■ Exercise description ■
Pick out every line in the records below that contains the string "throated", and copy each of those lines in full. Case counts.

Collected data entries

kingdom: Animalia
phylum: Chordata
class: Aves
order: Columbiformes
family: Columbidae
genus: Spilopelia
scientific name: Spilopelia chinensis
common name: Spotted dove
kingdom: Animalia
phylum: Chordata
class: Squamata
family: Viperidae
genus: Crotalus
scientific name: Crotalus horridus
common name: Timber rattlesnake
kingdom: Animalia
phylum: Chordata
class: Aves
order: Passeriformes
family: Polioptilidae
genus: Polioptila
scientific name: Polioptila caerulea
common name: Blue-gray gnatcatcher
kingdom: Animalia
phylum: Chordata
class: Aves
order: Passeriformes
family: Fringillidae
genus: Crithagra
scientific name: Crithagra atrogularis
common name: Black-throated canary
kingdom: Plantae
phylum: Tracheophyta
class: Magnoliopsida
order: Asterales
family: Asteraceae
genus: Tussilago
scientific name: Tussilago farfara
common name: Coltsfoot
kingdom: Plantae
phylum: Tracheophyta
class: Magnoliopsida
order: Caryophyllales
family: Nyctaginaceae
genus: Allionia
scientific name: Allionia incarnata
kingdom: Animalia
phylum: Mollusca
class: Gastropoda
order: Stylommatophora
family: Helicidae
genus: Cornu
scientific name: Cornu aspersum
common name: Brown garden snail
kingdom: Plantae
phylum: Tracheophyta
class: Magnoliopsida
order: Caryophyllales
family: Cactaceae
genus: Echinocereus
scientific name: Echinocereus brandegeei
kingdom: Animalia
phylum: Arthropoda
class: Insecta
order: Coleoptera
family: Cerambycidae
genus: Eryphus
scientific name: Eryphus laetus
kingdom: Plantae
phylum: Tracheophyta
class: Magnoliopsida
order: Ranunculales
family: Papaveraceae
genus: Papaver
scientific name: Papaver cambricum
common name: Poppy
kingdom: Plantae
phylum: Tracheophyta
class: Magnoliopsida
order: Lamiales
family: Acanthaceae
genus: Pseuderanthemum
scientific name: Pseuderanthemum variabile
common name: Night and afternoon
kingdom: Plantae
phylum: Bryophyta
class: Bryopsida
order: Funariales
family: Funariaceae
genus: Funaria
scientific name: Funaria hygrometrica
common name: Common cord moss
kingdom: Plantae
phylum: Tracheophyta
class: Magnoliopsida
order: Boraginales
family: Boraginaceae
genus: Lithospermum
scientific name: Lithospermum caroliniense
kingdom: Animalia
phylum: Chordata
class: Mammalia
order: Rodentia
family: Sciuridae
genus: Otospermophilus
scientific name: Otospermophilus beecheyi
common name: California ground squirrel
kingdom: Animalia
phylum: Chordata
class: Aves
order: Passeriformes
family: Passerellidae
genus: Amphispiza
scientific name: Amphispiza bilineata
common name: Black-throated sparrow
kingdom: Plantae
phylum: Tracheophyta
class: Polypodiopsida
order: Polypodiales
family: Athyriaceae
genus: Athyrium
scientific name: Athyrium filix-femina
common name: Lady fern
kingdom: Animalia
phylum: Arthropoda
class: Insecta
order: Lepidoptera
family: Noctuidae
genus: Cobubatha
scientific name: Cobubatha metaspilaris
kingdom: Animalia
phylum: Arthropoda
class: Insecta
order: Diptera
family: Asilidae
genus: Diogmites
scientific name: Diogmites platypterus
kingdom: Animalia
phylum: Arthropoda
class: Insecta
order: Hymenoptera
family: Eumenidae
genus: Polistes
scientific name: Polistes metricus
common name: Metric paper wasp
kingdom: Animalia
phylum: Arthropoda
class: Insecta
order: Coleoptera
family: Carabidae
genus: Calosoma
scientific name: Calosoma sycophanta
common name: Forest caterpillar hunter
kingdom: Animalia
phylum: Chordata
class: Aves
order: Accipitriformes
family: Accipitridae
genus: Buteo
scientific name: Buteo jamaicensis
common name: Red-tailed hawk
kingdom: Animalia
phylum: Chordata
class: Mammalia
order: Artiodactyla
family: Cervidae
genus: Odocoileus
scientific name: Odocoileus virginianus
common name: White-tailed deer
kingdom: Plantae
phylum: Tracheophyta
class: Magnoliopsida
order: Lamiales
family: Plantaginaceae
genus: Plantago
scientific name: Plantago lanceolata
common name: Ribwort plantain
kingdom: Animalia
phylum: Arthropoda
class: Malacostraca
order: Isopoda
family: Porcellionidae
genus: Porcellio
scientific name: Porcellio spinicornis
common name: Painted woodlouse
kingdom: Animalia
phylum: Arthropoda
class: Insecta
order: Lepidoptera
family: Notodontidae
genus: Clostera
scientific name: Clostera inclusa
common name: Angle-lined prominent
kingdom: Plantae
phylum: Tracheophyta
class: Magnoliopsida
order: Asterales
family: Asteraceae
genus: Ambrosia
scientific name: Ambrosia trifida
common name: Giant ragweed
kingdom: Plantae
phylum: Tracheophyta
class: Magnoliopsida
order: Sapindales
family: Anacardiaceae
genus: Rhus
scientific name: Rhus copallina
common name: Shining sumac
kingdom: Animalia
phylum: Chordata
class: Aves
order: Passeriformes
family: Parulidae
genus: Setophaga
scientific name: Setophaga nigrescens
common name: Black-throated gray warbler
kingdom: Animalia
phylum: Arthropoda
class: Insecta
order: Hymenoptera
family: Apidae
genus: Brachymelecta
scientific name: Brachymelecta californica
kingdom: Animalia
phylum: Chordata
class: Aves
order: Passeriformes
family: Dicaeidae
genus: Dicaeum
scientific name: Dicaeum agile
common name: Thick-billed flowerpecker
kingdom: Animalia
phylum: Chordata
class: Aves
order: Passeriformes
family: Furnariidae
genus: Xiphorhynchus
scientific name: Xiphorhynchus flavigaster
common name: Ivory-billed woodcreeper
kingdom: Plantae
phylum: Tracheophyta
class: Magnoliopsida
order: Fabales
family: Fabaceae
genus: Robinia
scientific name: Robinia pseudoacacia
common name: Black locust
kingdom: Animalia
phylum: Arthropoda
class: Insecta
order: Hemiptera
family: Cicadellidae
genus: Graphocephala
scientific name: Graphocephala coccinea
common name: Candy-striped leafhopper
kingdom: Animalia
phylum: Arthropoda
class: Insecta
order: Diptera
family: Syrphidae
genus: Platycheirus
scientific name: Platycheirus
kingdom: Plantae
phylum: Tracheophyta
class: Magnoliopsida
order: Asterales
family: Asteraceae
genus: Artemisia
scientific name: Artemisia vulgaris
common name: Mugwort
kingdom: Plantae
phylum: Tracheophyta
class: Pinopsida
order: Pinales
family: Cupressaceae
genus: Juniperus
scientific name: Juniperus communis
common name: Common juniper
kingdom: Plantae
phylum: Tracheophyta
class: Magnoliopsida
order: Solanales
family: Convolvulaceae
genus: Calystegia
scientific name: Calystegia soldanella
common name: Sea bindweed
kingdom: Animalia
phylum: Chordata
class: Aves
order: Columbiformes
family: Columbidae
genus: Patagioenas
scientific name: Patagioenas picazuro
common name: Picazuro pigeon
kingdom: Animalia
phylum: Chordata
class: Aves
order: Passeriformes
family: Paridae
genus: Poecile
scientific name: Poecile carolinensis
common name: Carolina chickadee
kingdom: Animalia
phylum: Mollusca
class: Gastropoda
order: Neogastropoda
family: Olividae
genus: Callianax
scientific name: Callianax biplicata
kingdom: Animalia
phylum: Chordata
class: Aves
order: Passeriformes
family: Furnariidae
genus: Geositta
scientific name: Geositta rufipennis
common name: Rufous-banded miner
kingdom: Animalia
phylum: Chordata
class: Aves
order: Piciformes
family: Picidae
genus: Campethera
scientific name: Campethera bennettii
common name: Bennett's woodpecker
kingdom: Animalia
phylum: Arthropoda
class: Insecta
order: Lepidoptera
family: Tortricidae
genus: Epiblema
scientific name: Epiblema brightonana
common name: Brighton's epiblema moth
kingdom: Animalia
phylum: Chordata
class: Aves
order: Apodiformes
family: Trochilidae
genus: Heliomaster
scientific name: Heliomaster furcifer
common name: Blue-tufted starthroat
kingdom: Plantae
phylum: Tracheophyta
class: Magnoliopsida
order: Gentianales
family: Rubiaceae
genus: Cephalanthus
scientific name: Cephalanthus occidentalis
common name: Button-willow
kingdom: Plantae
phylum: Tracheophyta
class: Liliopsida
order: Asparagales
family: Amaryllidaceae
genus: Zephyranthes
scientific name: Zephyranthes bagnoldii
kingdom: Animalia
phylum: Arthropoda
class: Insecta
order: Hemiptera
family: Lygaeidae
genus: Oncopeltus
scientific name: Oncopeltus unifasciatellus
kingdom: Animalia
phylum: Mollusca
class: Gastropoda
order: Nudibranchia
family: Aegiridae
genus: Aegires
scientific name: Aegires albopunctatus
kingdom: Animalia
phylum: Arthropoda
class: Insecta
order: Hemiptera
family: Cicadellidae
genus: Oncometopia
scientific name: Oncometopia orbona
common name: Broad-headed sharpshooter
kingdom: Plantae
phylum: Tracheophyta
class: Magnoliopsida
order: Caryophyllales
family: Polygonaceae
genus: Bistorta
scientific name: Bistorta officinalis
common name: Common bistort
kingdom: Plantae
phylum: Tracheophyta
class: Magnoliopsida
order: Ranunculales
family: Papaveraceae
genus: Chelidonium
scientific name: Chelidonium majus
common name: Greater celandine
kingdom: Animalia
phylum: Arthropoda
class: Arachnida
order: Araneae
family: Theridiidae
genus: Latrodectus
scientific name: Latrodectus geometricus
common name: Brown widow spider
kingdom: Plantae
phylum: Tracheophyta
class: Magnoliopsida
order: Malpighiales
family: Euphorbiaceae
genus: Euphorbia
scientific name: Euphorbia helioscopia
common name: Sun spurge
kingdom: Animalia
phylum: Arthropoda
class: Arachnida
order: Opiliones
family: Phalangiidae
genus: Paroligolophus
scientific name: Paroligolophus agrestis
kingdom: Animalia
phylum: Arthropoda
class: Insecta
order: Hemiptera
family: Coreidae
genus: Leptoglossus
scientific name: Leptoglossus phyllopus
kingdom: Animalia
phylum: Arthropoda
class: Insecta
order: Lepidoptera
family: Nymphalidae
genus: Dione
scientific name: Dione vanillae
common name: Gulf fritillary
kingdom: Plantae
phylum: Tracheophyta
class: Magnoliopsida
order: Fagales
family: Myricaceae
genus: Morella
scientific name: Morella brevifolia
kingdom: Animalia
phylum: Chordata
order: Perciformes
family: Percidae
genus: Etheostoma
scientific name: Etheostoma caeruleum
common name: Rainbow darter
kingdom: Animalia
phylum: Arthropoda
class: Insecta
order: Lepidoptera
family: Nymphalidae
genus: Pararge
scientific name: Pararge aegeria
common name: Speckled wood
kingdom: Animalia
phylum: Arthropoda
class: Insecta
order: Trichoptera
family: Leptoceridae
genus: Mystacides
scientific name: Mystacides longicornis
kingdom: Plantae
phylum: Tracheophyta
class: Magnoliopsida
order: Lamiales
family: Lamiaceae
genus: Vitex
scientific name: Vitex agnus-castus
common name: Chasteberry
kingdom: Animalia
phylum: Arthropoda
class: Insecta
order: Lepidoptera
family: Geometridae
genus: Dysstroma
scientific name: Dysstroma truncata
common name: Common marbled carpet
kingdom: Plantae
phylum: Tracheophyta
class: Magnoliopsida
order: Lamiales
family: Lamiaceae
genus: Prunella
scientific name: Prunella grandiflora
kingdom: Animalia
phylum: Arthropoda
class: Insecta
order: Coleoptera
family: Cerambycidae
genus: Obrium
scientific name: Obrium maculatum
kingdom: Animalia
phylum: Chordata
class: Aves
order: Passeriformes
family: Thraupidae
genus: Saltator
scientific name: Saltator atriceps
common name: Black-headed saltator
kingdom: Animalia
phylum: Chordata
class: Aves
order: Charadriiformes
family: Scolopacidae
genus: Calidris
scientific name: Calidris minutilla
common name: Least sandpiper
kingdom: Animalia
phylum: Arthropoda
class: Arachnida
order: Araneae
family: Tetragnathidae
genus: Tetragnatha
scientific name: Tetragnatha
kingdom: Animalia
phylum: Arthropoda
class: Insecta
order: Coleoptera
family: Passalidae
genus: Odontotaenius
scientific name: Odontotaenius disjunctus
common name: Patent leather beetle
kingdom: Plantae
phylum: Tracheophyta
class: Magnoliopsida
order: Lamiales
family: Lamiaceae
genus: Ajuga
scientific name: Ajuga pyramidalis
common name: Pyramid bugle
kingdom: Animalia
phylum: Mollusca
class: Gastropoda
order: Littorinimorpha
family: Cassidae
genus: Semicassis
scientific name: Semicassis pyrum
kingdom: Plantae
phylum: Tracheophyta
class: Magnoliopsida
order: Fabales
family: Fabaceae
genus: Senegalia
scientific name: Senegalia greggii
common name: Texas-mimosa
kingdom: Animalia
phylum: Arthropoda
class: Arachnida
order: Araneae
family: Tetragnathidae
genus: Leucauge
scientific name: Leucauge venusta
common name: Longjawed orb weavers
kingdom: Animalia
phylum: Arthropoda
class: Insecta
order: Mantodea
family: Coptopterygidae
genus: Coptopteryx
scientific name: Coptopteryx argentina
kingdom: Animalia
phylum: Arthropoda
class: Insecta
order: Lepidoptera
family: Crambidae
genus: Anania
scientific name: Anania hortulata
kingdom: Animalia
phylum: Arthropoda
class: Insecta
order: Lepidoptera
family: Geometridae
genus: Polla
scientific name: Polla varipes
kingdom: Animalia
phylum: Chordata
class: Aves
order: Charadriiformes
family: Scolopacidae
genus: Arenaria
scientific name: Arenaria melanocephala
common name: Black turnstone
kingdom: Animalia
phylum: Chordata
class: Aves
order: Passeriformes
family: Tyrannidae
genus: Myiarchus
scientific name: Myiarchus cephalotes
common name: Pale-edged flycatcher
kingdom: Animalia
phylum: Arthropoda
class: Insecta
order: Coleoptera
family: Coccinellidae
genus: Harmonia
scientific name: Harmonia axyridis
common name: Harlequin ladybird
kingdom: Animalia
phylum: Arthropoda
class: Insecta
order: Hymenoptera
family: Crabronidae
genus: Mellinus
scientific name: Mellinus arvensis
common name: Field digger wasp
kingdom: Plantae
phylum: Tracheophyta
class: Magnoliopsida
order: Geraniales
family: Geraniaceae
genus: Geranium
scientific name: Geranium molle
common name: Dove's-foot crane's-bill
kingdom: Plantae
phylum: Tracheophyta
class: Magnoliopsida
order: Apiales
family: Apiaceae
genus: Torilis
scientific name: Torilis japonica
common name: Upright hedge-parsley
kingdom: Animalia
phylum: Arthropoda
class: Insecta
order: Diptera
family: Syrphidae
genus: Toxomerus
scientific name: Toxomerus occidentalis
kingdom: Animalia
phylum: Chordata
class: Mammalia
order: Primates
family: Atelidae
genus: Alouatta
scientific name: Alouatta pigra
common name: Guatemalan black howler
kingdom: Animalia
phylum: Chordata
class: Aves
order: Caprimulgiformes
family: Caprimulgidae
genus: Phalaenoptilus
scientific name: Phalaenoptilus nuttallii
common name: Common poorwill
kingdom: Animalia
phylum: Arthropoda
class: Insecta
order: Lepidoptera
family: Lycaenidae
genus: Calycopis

■ Answer to this exercise ■
common name: Black-throated canary
common name: Black-throated sparrow
common name: Black-throated gray warbler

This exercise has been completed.